(Your goal):
Look in the material below for the line holding "benefícios que elas podem oferecer!". Set it down exactly, with each later line up to and including the line holding "таможенным оформлением товара.".

(Source material):

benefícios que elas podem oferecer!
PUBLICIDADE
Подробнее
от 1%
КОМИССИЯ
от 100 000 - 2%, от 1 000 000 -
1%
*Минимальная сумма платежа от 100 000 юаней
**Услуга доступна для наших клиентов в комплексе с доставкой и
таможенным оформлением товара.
--
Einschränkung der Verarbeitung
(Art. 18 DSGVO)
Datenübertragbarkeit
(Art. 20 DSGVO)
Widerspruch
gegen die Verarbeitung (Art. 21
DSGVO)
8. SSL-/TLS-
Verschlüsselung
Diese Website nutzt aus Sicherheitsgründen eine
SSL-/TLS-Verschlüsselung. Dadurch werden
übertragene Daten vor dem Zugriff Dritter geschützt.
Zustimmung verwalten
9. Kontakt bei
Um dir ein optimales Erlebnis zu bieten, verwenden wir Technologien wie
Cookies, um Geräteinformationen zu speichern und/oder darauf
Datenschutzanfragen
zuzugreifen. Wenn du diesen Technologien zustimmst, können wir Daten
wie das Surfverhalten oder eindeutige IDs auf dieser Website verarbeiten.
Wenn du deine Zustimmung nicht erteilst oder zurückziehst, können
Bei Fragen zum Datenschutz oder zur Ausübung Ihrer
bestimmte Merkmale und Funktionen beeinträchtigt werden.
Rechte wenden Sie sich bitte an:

(Exercise output):
benefícios que elas podem oferecer!
PUBLICIDADE
Подробнее
от 1%
КОМИССИЯ
от 100 000 - 2%, от 1 000 000 -
1%
*Минимальная сумма платежа от 100 000 юаней
**Услуга доступна для наших клиентов в комплексе с доставкой и
таможенным оформлением товара.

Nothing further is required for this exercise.